** Opening Available data block **

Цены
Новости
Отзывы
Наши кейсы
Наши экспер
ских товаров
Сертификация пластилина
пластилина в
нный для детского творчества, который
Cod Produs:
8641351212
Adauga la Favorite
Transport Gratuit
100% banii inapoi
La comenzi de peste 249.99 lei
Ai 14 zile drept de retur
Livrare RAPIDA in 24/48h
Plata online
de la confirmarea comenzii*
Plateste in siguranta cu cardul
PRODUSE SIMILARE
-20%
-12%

** Closing Available data block **

_Assigned task_:
Format the lines above as a JSON list of strings with one string per line, and leave out any blank lines.

_Result_:
[
  "Цены",
  "Новости",
  "Отзывы",
  "Наши кейсы",
  "Наши экспер",
  "ских товаров",
  "Сертификация пластилина",
  "пластилина в",
  "нный для детского творчества, который",
  "Cod Produs:",
  "8641351212",
  "Adauga la Favorite",
  "Transport Gratuit",
  "100% banii inapoi",
  "La comenzi de peste 249.99 lei",
  "Ai 14 zile drept de retur",
  "Livrare RAPIDA in 24/48h",
  "Plata online",
  "de la confirmarea comenzii*",
  "Plateste in siguranta cu cardul",
  "PRODUSE SIMILARE",
  "-20%",
  "-12%"
]